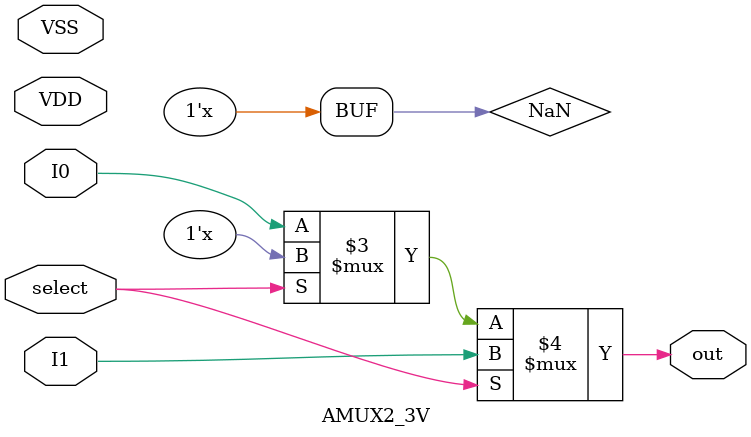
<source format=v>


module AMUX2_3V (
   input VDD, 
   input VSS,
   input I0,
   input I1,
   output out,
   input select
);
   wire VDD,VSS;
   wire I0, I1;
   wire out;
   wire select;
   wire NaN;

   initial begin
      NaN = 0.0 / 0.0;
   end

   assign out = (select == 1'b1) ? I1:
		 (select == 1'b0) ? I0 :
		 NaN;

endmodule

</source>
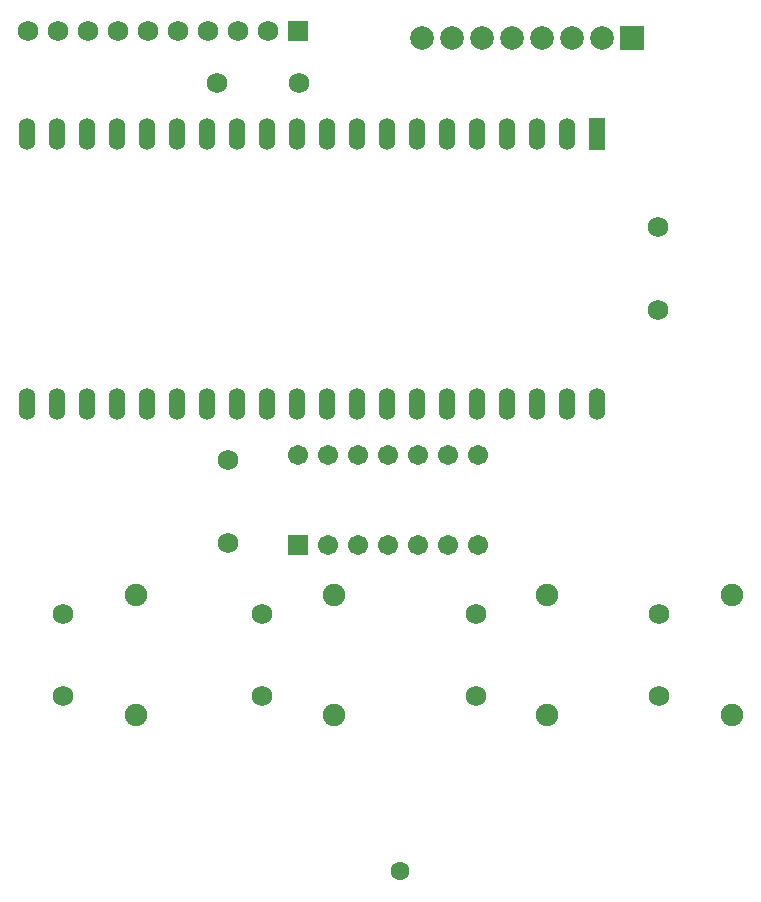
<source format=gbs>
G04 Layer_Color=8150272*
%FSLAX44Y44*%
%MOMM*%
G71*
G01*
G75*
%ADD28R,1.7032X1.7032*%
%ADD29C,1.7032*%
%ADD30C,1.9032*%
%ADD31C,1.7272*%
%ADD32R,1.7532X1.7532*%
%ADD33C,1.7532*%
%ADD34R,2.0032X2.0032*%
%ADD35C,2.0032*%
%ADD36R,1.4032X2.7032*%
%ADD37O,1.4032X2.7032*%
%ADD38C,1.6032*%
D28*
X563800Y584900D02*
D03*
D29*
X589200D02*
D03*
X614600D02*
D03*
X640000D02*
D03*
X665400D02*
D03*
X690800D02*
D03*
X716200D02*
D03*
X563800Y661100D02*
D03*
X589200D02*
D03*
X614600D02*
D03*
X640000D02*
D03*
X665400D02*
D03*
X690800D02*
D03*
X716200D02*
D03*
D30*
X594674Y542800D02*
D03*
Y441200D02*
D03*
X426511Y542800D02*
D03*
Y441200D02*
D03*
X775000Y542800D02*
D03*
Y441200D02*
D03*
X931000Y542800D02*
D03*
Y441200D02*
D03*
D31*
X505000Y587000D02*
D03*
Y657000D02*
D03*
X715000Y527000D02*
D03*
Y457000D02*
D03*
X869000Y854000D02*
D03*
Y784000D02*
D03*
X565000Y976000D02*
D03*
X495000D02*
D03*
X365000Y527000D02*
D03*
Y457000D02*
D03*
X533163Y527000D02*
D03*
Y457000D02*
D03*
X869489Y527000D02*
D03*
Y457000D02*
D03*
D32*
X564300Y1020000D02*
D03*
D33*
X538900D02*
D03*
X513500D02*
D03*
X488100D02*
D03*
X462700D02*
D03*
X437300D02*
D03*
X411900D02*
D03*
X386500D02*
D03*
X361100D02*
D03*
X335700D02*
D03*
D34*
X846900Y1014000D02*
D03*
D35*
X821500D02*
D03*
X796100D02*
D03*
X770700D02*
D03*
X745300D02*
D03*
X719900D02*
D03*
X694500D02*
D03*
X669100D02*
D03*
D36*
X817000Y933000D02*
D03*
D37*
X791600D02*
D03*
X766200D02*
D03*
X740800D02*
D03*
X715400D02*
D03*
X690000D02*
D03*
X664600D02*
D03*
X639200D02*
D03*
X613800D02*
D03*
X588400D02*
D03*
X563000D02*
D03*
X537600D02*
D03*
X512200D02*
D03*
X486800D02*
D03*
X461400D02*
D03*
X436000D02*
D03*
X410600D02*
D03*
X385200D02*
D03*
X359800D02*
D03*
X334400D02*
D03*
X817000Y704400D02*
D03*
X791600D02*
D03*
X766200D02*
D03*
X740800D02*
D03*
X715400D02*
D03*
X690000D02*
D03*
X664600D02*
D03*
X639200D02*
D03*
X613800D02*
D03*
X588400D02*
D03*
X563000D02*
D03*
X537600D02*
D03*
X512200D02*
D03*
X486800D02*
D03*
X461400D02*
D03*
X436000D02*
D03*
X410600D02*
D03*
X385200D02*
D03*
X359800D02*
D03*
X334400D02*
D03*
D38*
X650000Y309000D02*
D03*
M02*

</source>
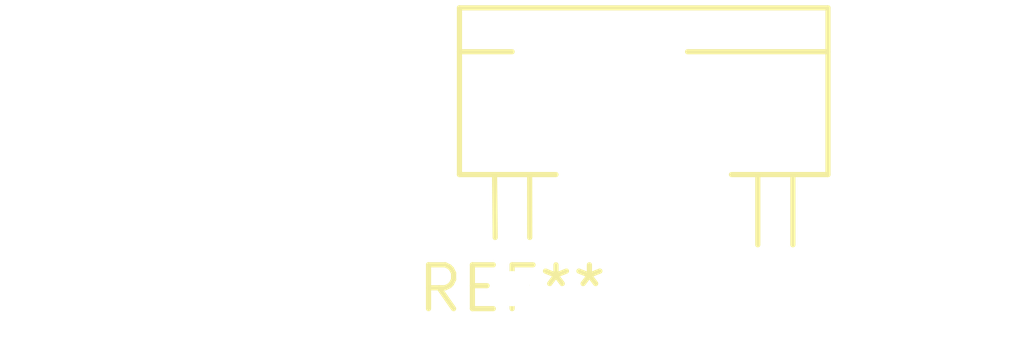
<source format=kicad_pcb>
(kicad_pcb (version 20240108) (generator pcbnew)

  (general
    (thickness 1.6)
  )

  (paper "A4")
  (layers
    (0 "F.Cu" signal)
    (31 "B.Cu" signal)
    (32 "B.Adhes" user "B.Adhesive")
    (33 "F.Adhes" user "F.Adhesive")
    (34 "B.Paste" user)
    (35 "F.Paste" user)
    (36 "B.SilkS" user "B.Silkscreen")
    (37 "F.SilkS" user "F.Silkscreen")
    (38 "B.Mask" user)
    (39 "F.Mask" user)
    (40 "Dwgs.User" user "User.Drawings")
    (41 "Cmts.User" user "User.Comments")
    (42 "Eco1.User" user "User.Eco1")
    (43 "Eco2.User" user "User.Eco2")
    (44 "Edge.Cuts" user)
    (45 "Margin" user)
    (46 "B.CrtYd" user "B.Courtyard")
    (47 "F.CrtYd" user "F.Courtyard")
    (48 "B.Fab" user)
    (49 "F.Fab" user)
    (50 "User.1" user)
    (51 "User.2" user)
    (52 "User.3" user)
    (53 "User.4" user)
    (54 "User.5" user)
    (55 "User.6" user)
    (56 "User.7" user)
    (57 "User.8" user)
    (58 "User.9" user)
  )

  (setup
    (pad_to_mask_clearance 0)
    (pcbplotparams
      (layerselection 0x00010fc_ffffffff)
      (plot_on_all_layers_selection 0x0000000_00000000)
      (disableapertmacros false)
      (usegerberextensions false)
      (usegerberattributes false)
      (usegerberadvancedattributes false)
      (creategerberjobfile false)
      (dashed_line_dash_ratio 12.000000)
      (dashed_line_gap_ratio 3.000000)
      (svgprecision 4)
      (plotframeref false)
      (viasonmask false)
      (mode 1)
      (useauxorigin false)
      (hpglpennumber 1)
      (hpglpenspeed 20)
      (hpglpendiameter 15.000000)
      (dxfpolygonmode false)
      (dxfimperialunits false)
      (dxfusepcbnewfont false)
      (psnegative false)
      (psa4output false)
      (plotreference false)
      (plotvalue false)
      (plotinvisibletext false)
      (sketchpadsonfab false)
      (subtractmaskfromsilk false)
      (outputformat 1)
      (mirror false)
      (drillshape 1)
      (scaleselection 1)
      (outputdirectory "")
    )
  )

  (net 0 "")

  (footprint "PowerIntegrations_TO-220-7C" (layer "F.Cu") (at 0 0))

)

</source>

▶ YOUR OBJECTIVE
Only the text of the entries above, transcribed exactly, should be given; leave out pictures.

▶ RESULT OF THE TASK
<source format=v>


module AMUX2_3V (
   input VDD, 
   input VSS,
   input I0,
   input I1,
   output out,
   input select
);
   wire VDD,VSS;
   wire I0, I1;
   wire out;
   wire select;
   wire NaN;

   initial begin
      NaN = 0.0 / 0.0;
   end

   assign out = (select == 1'b1) ? I1:
		 (select == 1'b0) ? I0 :
		 NaN;

endmodule

</source>
<source format=gbs>
G04 Layer_Color=8150272*
%FSLAX44Y44*%
%MOMM*%
G71*
G01*
G75*
%ADD28R,1.7032X1.7032*%
%ADD29C,1.7032*%
%ADD30C,1.9032*%
%ADD31C,1.7272*%
%ADD32R,1.7532X1.7532*%
%ADD33C,1.7532*%
%ADD34R,2.0032X2.0032*%
%ADD35C,2.0032*%
%ADD36R,1.4032X2.7032*%
%ADD37O,1.4032X2.7032*%
%ADD38C,1.6032*%
D28*
X563800Y584900D02*
D03*
D29*
X589200D02*
D03*
X614600D02*
D03*
X640000D02*
D03*
X665400D02*
D03*
X690800D02*
D03*
X716200D02*
D03*
X563800Y661100D02*
D03*
X589200D02*
D03*
X614600D02*
D03*
X640000D02*
D03*
X665400D02*
D03*
X690800D02*
D03*
X716200D02*
D03*
D30*
X594674Y542800D02*
D03*
Y441200D02*
D03*
X426511Y542800D02*
D03*
Y441200D02*
D03*
X775000Y542800D02*
D03*
Y441200D02*
D03*
X931000Y542800D02*
D03*
Y441200D02*
D03*
D31*
X505000Y587000D02*
D03*
Y657000D02*
D03*
X715000Y527000D02*
D03*
Y457000D02*
D03*
X869000Y854000D02*
D03*
Y784000D02*
D03*
X565000Y976000D02*
D03*
X495000D02*
D03*
X365000Y527000D02*
D03*
Y457000D02*
D03*
X533163Y527000D02*
D03*
Y457000D02*
D03*
X869489Y527000D02*
D03*
Y457000D02*
D03*
D32*
X564300Y1020000D02*
D03*
D33*
X538900D02*
D03*
X513500D02*
D03*
X488100D02*
D03*
X462700D02*
D03*
X437300D02*
D03*
X411900D02*
D03*
X386500D02*
D03*
X361100D02*
D03*
X335700D02*
D03*
D34*
X846900Y1014000D02*
D03*
D35*
X821500D02*
D03*
X796100D02*
D03*
X770700D02*
D03*
X745300D02*
D03*
X719900D02*
D03*
X694500D02*
D03*
X669100D02*
D03*
D36*
X817000Y933000D02*
D03*
D37*
X791600D02*
D03*
X766200D02*
D03*
X740800D02*
D03*
X715400D02*
D03*
X690000D02*
D03*
X664600D02*
D03*
X639200D02*
D03*
X613800D02*
D03*
X588400D02*
D03*
X563000D02*
D03*
X537600D02*
D03*
X512200D02*
D03*
X486800D02*
D03*
X461400D02*
D03*
X436000D02*
D03*
X410600D02*
D03*
X385200D02*
D03*
X359800D02*
D03*
X334400D02*
D03*
X817000Y704400D02*
D03*
X791600D02*
D03*
X766200D02*
D03*
X740800D02*
D03*
X715400D02*
D03*
X690000D02*
D03*
X664600D02*
D03*
X639200D02*
D03*
X613800D02*
D03*
X588400D02*
D03*
X563000D02*
D03*
X537600D02*
D03*
X512200D02*
D03*
X486800D02*
D03*
X461400D02*
D03*
X436000D02*
D03*
X410600D02*
D03*
X385200D02*
D03*
X359800D02*
D03*
X334400D02*
D03*
D38*
X650000Y309000D02*
D03*
M02*

</source>
<source format=kicad_pcb>
(kicad_pcb (version 20240108) (generator pcbnew)

  (general
    (thickness 1.6)
  )

  (paper "A4")
  (layers
    (0 "F.Cu" signal)
    (31 "B.Cu" signal)
    (32 "B.Adhes" user "B.Adhesive")
    (33 "F.Adhes" user "F.Adhesive")
    (34 "B.Paste" user)
    (35 "F.Paste" user)
    (36 "B.SilkS" user "B.Silkscreen")
    (37 "F.SilkS" user "F.Silkscreen")
    (38 "B.Mask" user)
    (39 "F.Mask" user)
    (40 "Dwgs.User" user "User.Drawings")
    (41 "Cmts.User" user "User.Comments")
    (42 "Eco1.User" user "User.Eco1")
    (43 "Eco2.User" user "User.Eco2")
    (44 "Edge.Cuts" user)
    (45 "Margin" user)
    (46 "B.CrtYd" user "B.Courtyard")
    (47 "F.CrtYd" user "F.Courtyard")
    (48 "B.Fab" user)
    (49 "F.Fab" user)
    (50 "User.1" user)
    (51 "User.2" user)
    (52 "User.3" user)
    (53 "User.4" user)
    (54 "User.5" user)
    (55 "User.6" user)
    (56 "User.7" user)
    (57 "User.8" user)
    (58 "User.9" user)
  )

  (setup
    (pad_to_mask_clearance 0)
    (pcbplotparams
      (layerselection 0x00010fc_ffffffff)
      (plot_on_all_layers_selection 0x0000000_00000000)
      (disableapertmacros false)
      (usegerberextensions false)
      (usegerberattributes false)
      (usegerberadvancedattributes false)
      (creategerberjobfile false)
      (dashed_line_dash_ratio 12.000000)
      (dashed_line_gap_ratio 3.000000)
      (svgprecision 4)
      (plotframeref false)
      (viasonmask false)
      (mode 1)
      (useauxorigin false)
      (hpglpennumber 1)
      (hpglpenspeed 20)
      (hpglpendiameter 15.000000)
      (dxfpolygonmode false)
      (dxfimperialunits false)
      (dxfusepcbnewfont false)
      (psnegative false)
      (psa4output false)
      (plotreference false)
      (plotvalue false)
      (plotinvisibletext false)
      (sketchpadsonfab false)
      (subtractmaskfromsilk false)
      (outputformat 1)
      (mirror false)
      (drillshape 1)
      (scaleselection 1)
      (outputdirectory "")
    )
  )

  (net 0 "")

  (footprint "PowerIntegrations_TO-220-7C" (layer "F.Cu") (at 0 0))

)

</source>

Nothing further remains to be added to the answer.